Whether the gains hold up remains to be seen, said Ralf Garrison, director of MTRiP.


“At this point, we are definitely feeling cheery about the economy as a whole and the continued strength of mountain lodging but it is still uncertain if this is a seasonal setting or the long-awaited recovery,” observed Garrison. “Either way, it is good for the ski industry and the economy as a whole,” he concluded.

 

The data is derived from a sample of 265 property management companies in 15 mountain destination communities in the western U.S, representing 24,000 rooms across Colorado, Utah, California and Oregon.
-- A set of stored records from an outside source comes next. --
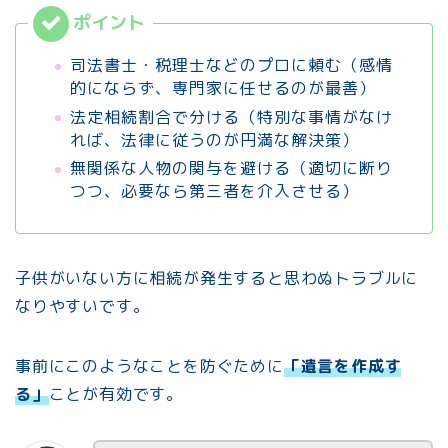
司法書士・税理士などのプロに頼む（感情
的にならず、専門家に任せるのが最善）
法定相続割合で分ける（特別な事情がなけ
れば、法律に従うのが円満な解決策）
無関係な人物の関与を避ける（適切に断り
つつ、必要なら第三者を介入させる）
子供がいない方に相続が発生すると思わぬトラブルに
なりやすいです。
事前にこのようなことを防ぐために
「遺言を作成す
る」
ことが有効です。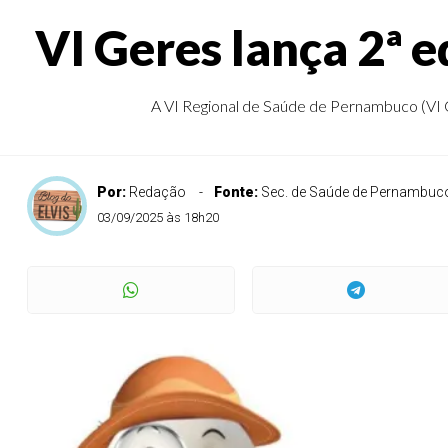
VI Geres lança 2ª 
A VI Regional de Saúde de Pernambuco (VI G
Por:
Redação
Fonte:
Sec. de Saúde de Pernambuc
03/09/2025 às 18h20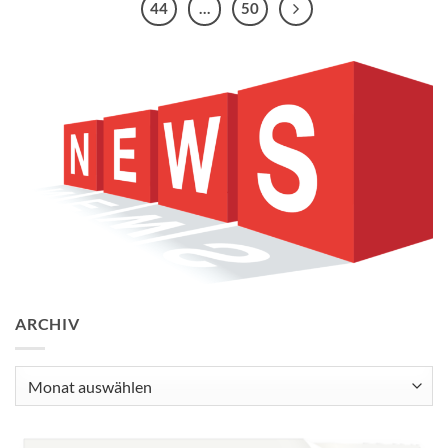
44
…
50
ARCHIV
Archiv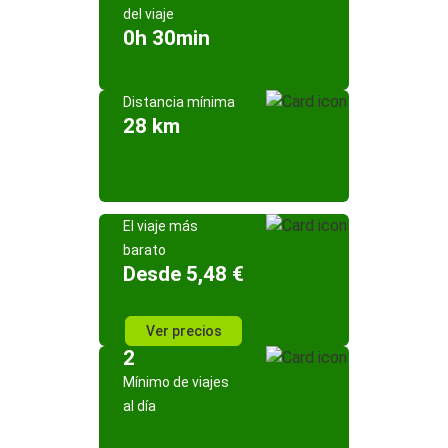
del viaje
0h 30min
Distancia mínima
28 km
El viaje más
barato
Desde 5,48 €
Ver precios
2
Mínimo de viajes
al día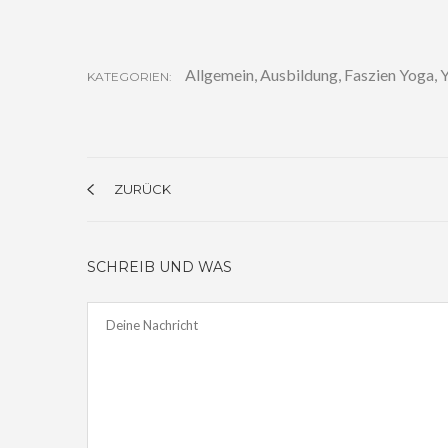
Allgemein
,
Ausbildung
,
Faszien Yoga
,
Y
KATEGORIEN:
ZURÜCK
SCHREIB UND WAS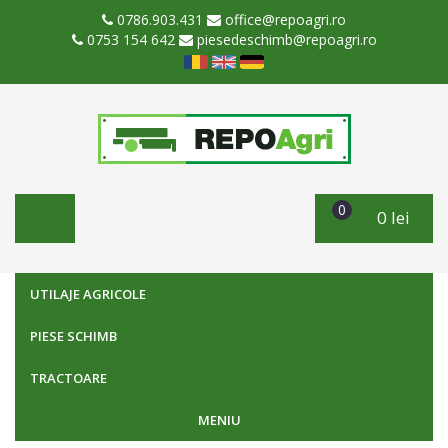
0786.903.431
office@repoagri.ro
0753 154 642
piesedeschimb@repoagri.ro
0
0 lei
UTILAJE AGRICOLE
PIESE SCHIMB
TRACTOARE
MENIU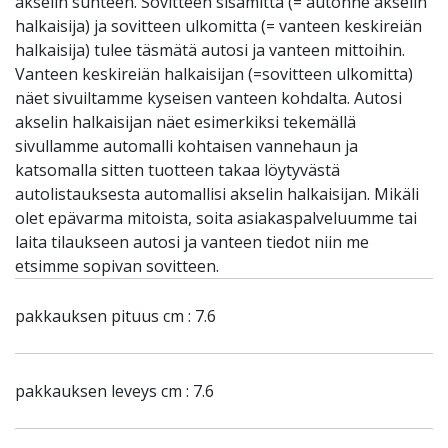
akselin suhteen. Sovitteen sisämitta (= autonne akselin
halkaisija) ja sovitteen ulkomitta (= vanteen keskireiän
halkaisija) tulee täsmätä autosi ja vanteen mittoihin.
Vanteen keskireiän halkaisijan (=sovitteen ulkomitta)
näet sivuiltamme kyseisen vanteen kohdalta. Autosi
akselin halkaisijan näet esimerkiksi tekemällä
sivullamme automalli kohtaisen vannehaun ja
katsomalla sitten tuotteen takaa löytyvästä
autolistauksesta automallisi akselin halkaisijan. Mikäli
olet epävarma mitoista, soita asiakaspalveluumme tai
laita tilaukseen autosi ja vanteen tiedot niin me
etsimme sopivan sovitteen.
pakkauksen pituus cm : 7.6
pakkauksen leveys cm : 7.6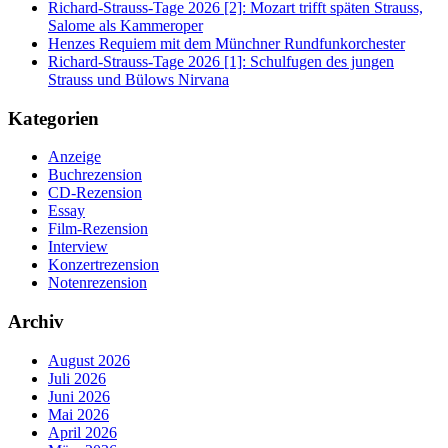
Richard-Strauss-Tage 2026 [2]: Mozart trifft späten Strauss,
Salome als Kammeroper
Henzes Requiem mit dem Münchner Rundfunkorchester
Richard-Strauss-Tage 2026 [1]: Schulfugen des jungen
Strauss und Bülows Nirvana
Kategorien
Anzeige
Buchrezension
CD-Rezension
Essay
Film-Rezension
Interview
Konzertrezension
Notenrezension
Archiv
August 2026
Juli 2026
Juni 2026
Mai 2026
April 2026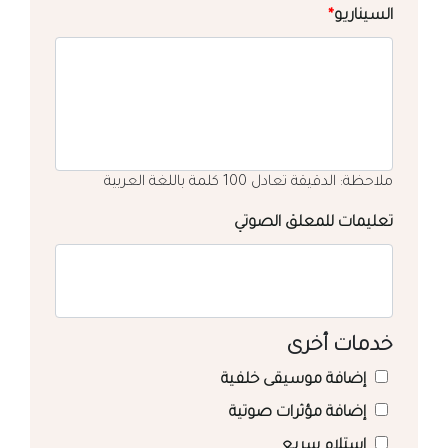
السيناريو
*
ملاحظة: الدقيقة تعادل 100 كلمة باللغة العربية
تعليمات للمعلق الصوتي
خدمات أخرى
إضافة موسيقى خلفية
إضافة مؤثرات صوتية
استلام سريع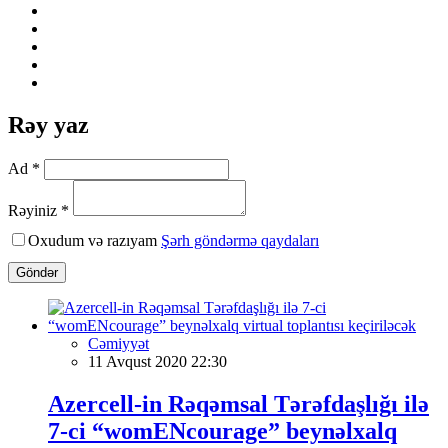
Rəy yaz
Ad *
Rəyiniz *
Oxudum və razıyam
Şərh göndərmə qaydaları
Göndər
Cəmiyyət
11 Avqust 2020 22:30
Azercell-in Rəqəmsal Tərəfdaşlığı ilə
7-ci “womENcourage” beynəlxalq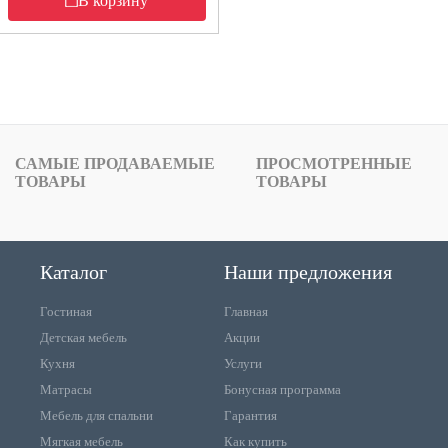
В корзину
САМЫЕ ПРОДАВАЕМЫЕ
ПРОСМОТРЕННЫЕ
ТОВАРЫ
ТОВАРЫ
Каталог
Наши предложения
Гостиная
Главная
Детская мебель
Акции
Кухня
Услуги
Матрасы
Бонусная программа
Мебель для спальни
Гарантия
Мягкая мебель
Как купить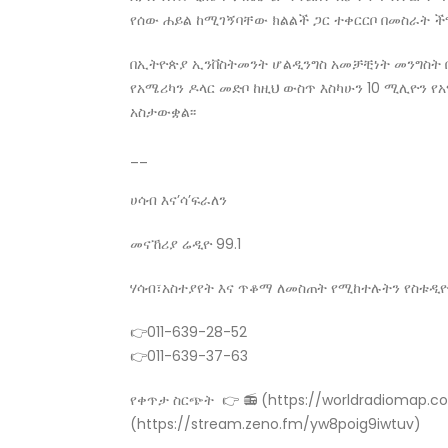
የሰው ሐይል ከሚገኝባቸው ክልልች ጋር ተቀርርቦ በመስራት ችግ
በኢትዮጵያ ኢንቨስትመንት ሆልዲንግስ አመቻቺነት መንግስት 
የአሜሪካን ዶላር መድቦ ከዚህ ውስጥ እስካሁን 10 ሚሊዮን 
አስታውቋል፡፡
__
ሀሳብ እና’ሳ’ፍራለን
መናኸሪያ ሬዲዮ 99.1
ሃሳብ፣አስተያየት እና ጥቆማ ለመስጠት የሚከተሉትን የስቱዲ
👉011-639-28-52
👉011-639-37-63
የቀጥታ ስርጭት 👉 📻 (https://worldradiomap.co
(https://stream.zeno.fm/yw8poig9iwtuv)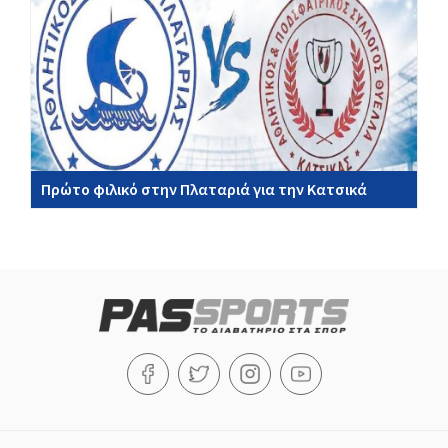
Πρώτο φιλικό στην Πλαταριά για την Κατσικά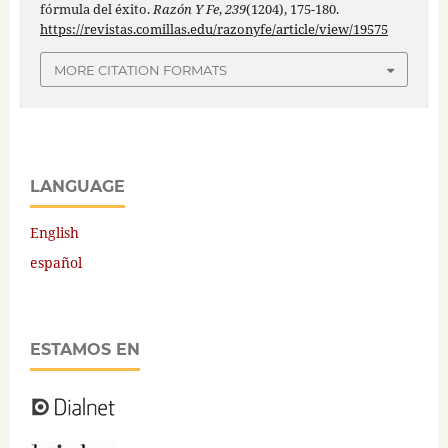
fórmula del éxito.
Razón Y Fe
,
239
(1204), 175-180.
https://revistas.comillas.edu/razonyfe/article/view/19575
MORE CITATION FORMATS
LANGUAGE
English
español
ESTAMOS EN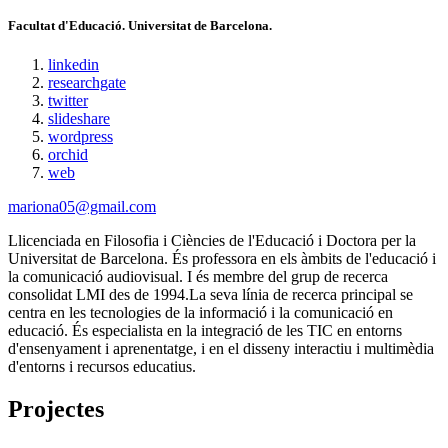
Facultat d'Educació. Universitat de Barcelona.
linkedin
researchgate
twitter
slideshare
wordpress
orchid
web
mariona05@gmail.com
Llicenciada en Filosofia i Ciències de l'Educació i Doctora per la
Universitat de Barcelona. És professora en els àmbits de l'educació i
la comunicació audiovisual. I és membre del grup de recerca
consolidat LMI des de 1994.La seva línia de recerca principal se
centra en les tecnologies de la informació i la comunicació en
educació. És especialista en la integració de les TIC en entorns
d'ensenyament i aprenentatge, i en el disseny interactiu i multimèdia
d'entorns i recursos educatius.
Projectes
The data also includes data from 11 mountain destinations in New England from 45 different properties.

 

MTRiP als reported that actual occupancy in November  was up 4.5 percent over November 2010 at particpating resorts.

 

“The mountain travel industry continues to be relatively strong as we move into the full-blown winter booking season,” said Garrison. “We’re seeing strong growth in both western and eastern regions and a nice continuation of the momentum that started building in early summer and carried into the fall booking season for many destinations,” he added.

The monthly briefing also tracks and assesses national economic indicators and their potential impact on the ski, snowboard and mountain travel industry.  For the first time in several years, the five indexes closely monitored by the MTRiP staff were described as positive.  
    
The Dow Jones Industrial Average was up at the end of November for the second consecutive month as investor fears eased on news that central banks agreed to lower interest rates for European countries.  Consumer confidence jumped 36 percent in November and the Unemployment Rate posted its second consecutive monthly drop down to 8.6 percent although the MTRiP analysts acknowledge that despite the creation of 120,000 new jobs, seasonal positions and fewer individuals seeking employment had an influence on the declining number.


“We will watch the unemployment figures closely over the coming months to track both seasonal employment and the conversion of those jobs into permanent positions,” explained Tom Foley, MTRiP’s operations director.  “These numbers impact consumer confidence which in turn influences their spending patterns, including recreational travel,” he added.

The Travel Price Index, which measures the average cost of travel related expenses, dropped for the third consecutive month-down 1.7 percent in November.  Foley attributes this decline to the lower price of crude oil and fuel for air, rail and car travel.  The Consumer Price Index also declined in October for only the second time since December 2009.  “The decline in the cost of living is very timely as the economy moves into the critical holiday shopping season,” Foley added.